Although African Americans constitute a relatively small portion of the U.S. population, they tend to experience mental health diagnosis and treatment in a significantly different way.
- Adult African Americans are much more likely to report serious psychological distress-- about 20% more, according to Mental Health America.
- Of those who do report serious issues, only a third receive treatment.
- While the suicide rate for African Americans is relatively low-- around 5.4%-- there has been recent evidence to suggest that there is an increase in suicide rates for young African American males.
- African Americans are also less likely to have private health insurance compared to Whites, and are conversely more likely to rely on public health insurance.

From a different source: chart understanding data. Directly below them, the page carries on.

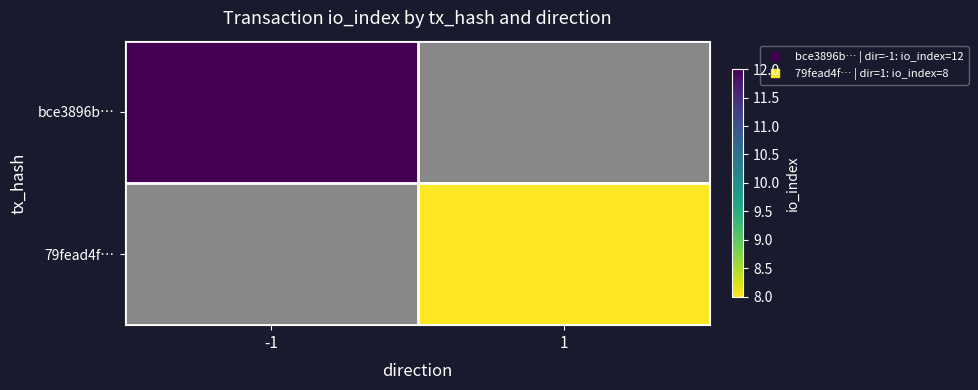

At how many categories does at least one series exceed 9?

1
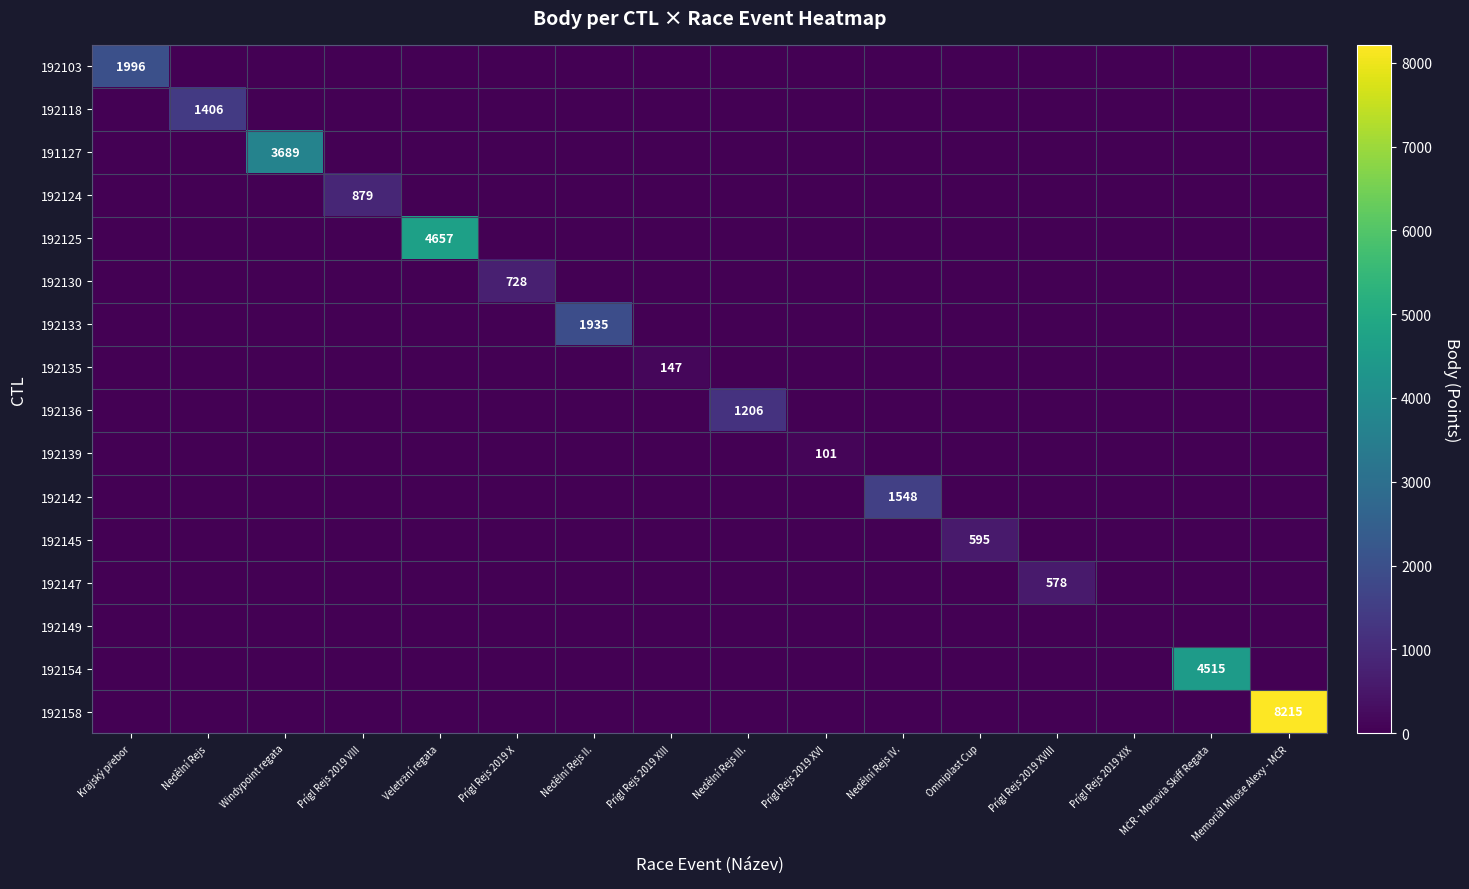

At how many categories does at least one series exceed 6535?

1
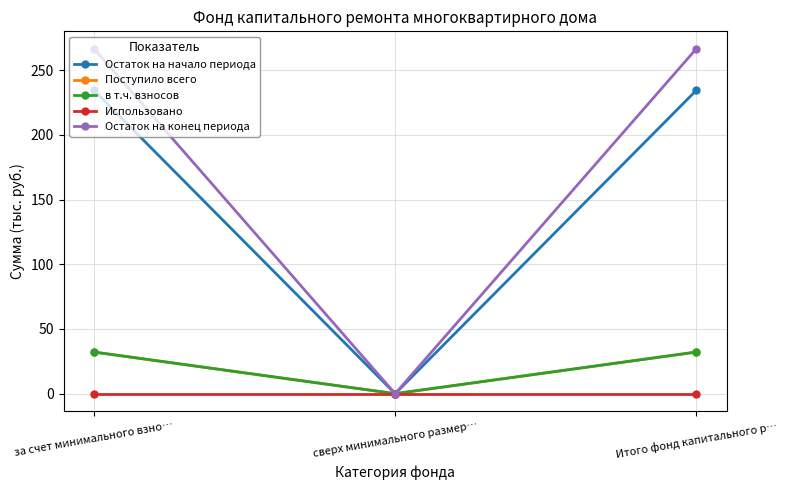

Which series has the widest spread of values?

Остаток на конец периода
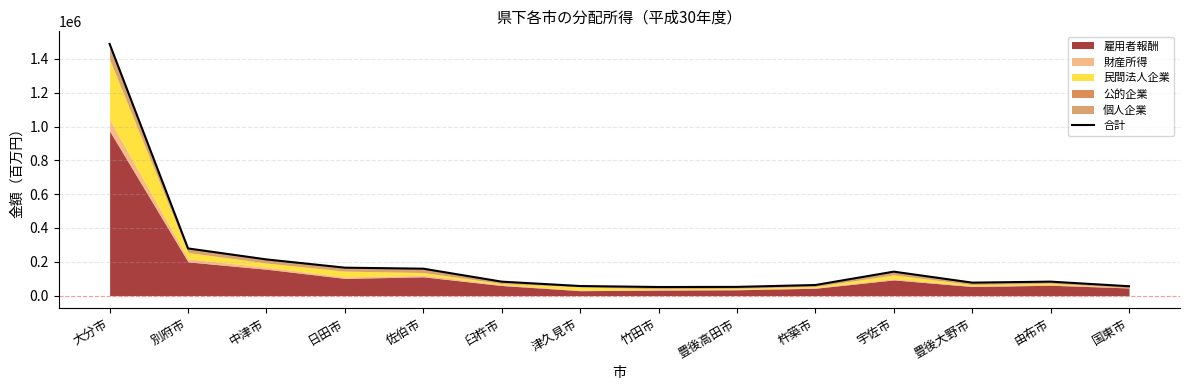

List the labels in order of value, smallest first.

竹田市, 豊後高田市, 国東市, 津久見市, 杵築市, 豊後大野市, 臼杵市, 由布市, 宇佐市, 佐伯市, 日田市, 中津市, 別府市, 大分市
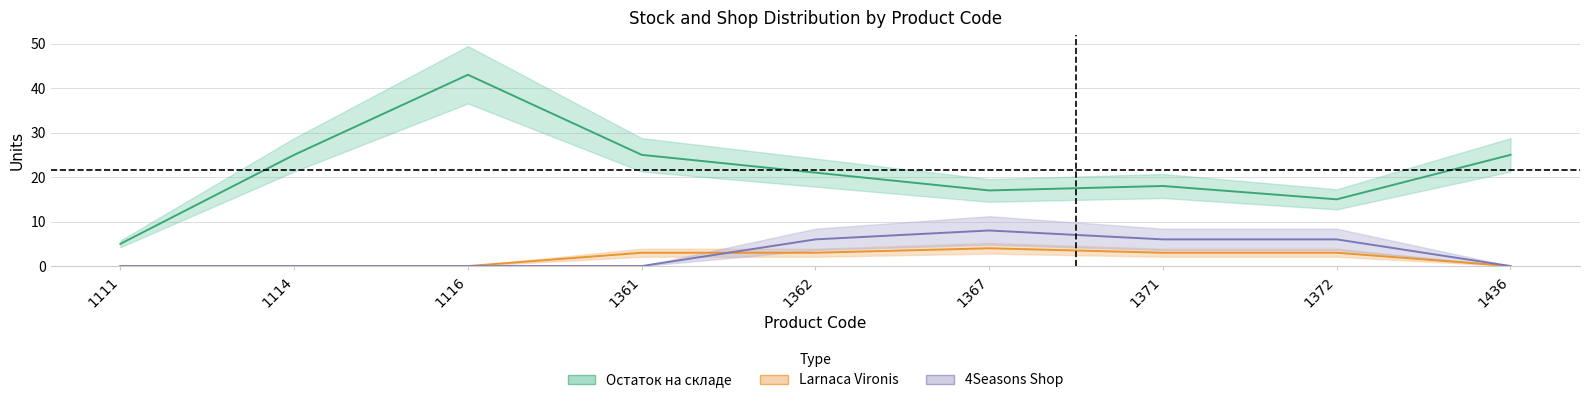

Rank the series at 1436 from lowest to highest value.

Larnaca Vironis, 4Seasons Shop, Остаток на складе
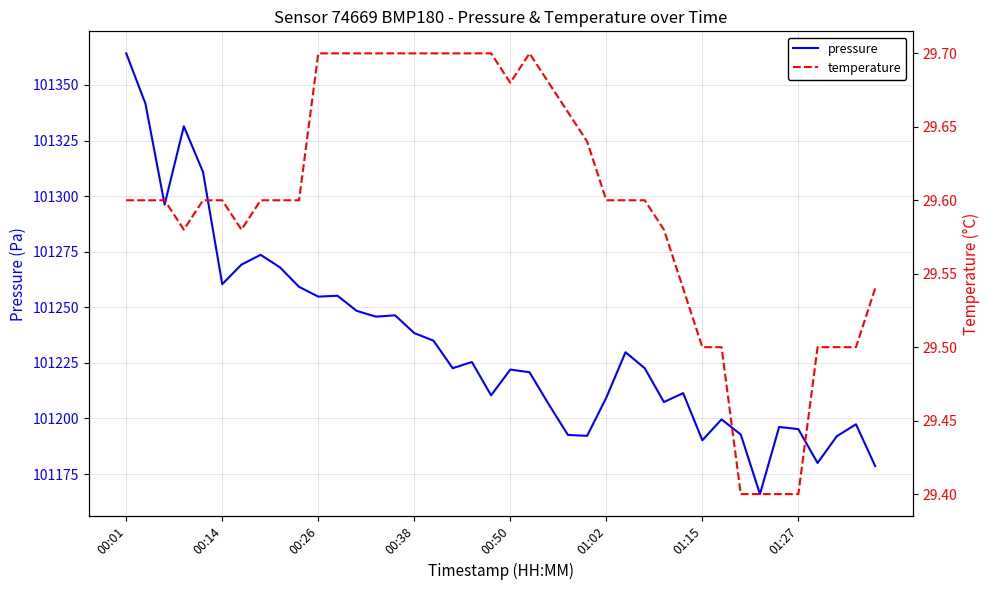

True or false: pressure has a value of 101197.4 at 38.

True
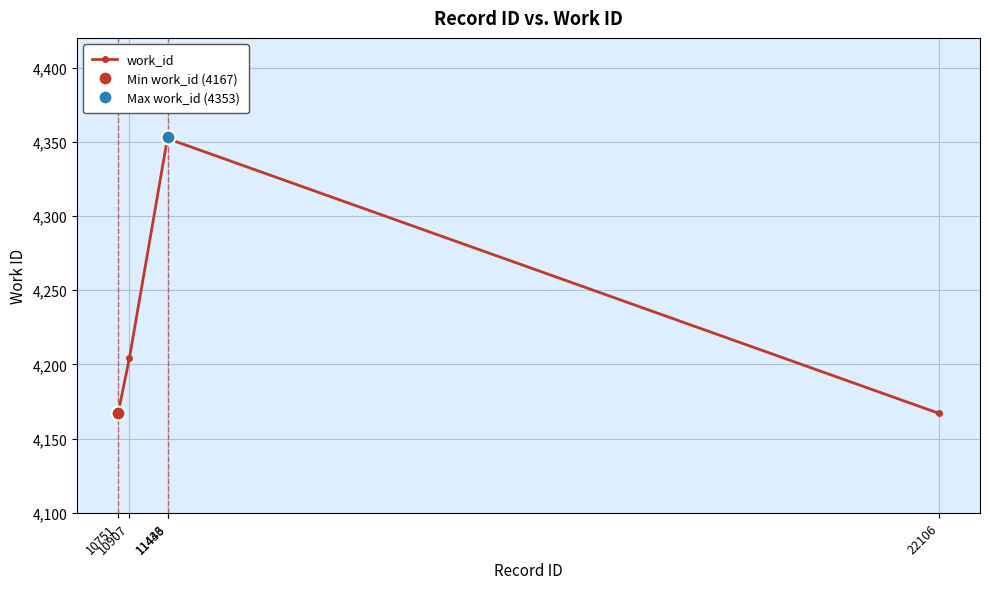

What is the value of the 5th point from the left?

4167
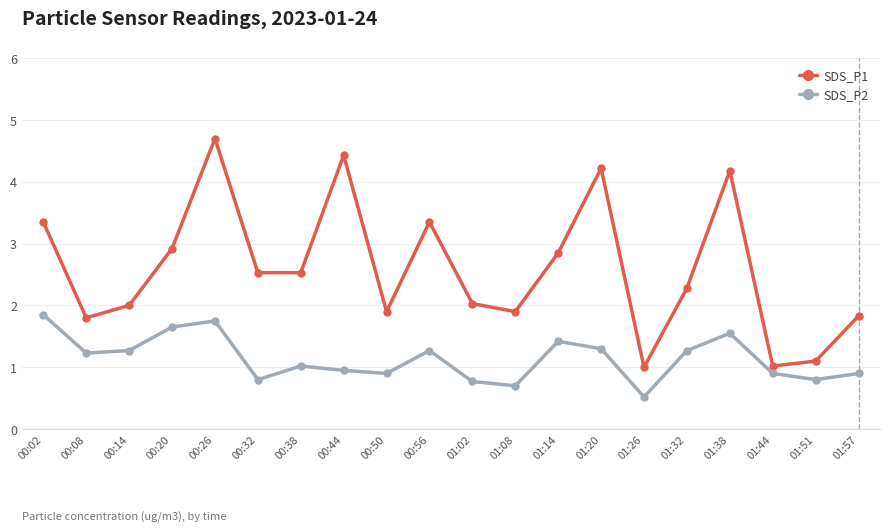

What is the sum of all SDS_P2 values?

22.8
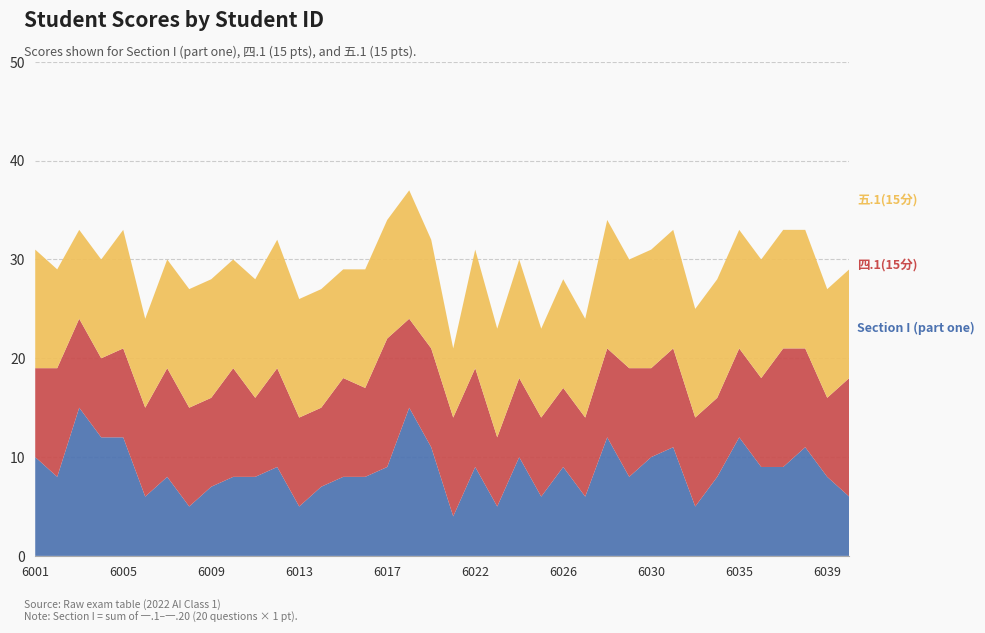

Reading left to right, transcribe all the data shown in this chart.

四.1(15分): 2022076001=9	2022076002=11	2022076003=9	2022076004=8	2022076005=9	2022076006=9	2022076007=11	2022076008=10	2022076009=9	2022076010=11	2022076011=8	2022076012=10	2022076013=9	2022076014=8	2022076015=10	2022076016=9	2022076017=13	2022076018=9	2022076019=10	2022076020=10	2022076022=10	2022076023=7	2022076024=8	2022076025=8	2022076026=8	2022076027=8	2022076028=9	2022076029=11	2022076030=9	2022076031=10	2022076033=9	2022076034=8	2022076035=9	2022076036=9	2022076037=12	2022076038=10	2022076039=8	2022076040=12
五.1(15分): 2022076001=12	2022076002=10	2022076003=9	2022076004=10	2022076005=12	2022076006=9	2022076007=11	2022076008=12	2022076009=12	2022076010=11	2022076011=12	2022076012=13	2022076013=12	2022076014=12	2022076015=11	2022076016=12	2022076017=12	2022076018=13	2022076019=11	2022076020=7	2022076022=12	2022076023=11	2022076024=12	2022076025=9	2022076026=11	2022076027=10	2022076028=13	2022076029=11	2022076030=12	2022076031=12	2022076033=11	2022076034=12	2022076035=12	2022076036=12	2022076037=12	2022076038=12	2022076039=11	2022076040=11
Section I: 2022076001=10	2022076002=8	2022076003=15	2022076004=12	2022076005=12	2022076006=6	2022076007=8	2022076008=5	2022076009=7	2022076010=8	2022076011=8	2022076012=9	2022076013=5	2022076014=7	2022076015=8	2022076016=8	2022076017=9	2022076018=15	2022076019=11	2022076020=4	2022076022=9	2022076023=5	2022076024=10	2022076025=6	2022076026=9	2022076027=6	2022076028=12	2022076029=8	2022076030=10	2022076031=11	2022076033=5	2022076034=8	2022076035=12	2022076036=9	2022076037=9	2022076038=11	2022076039=8	2022076040=6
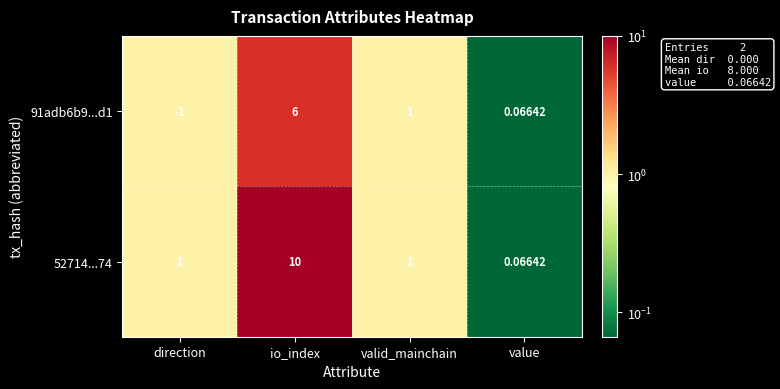

At which label does 52714...74 reach its peak?

io_index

Mental Health Status, Services, and Disparities
African Americans are represented in most, if not all, mental health disorder statistics, but have a unique set of factors that can be considered a barrier or protective factor.
Barriers to Care
- Lack of Access to Treatment: 28% of African Americans live at or below the poverty line. Nearly 18% of African Americans are uninsured, and almost half use public insurance. This is a large reason why many African Americans do not or cannot seek treatment, as care can be difficult to find and/or afford. African Americans also represent 40% of the homeless population, which is a risk factor itself for mental illness.
- Misdiagnosis by Mental Health Professionals: African Americans, especially males, tend to be overrepresented in certain disorders or illnesses. Cultural factors may be at play here, as only a small portion of the professional psychiatric community is African American, and may not know how to correctly identify certain symptoms or mindsets that are unique to the African American experience.
- Cultural Factors: As mentioned above, culture definitely plays a large role in determining how African Americans receive care. There has long been a stigma in the African American community in regards to mental health, leading some to forego treatment in lieu of familial or community support.
- Stress: African Americans are more likely to experience certain risk factors that contribute to mental health disorders. For example, African Americans are more likely to experience violent crime, and therefore have relatively high rates of PTSD in the community.
How Can We Fix This?
Despite the above factors, some mental health professionals have noticed an increase in the amount of African Americans seeking mental health treatment. Though this is a great start, there is a lot that can be done to close the gap.
- Increase cultural competency and awareness: African American cultural identity is important, and should be used to establish a positive dialogue between those who seek help and the professionals who provide treatment. Awareness efforts with an African American focus can help provide the necessary education to reduce the stigma within the community.
- Increase the amount of services available in underserved areas: Since 2009, mental health funds have been cut by $1.6 billion across the country. Those who rely on public services for mental health care and treatment have been at a disadvantage, as resources have gotten harder to find. Greater access to these services will allow those who need treatment to get help quicker.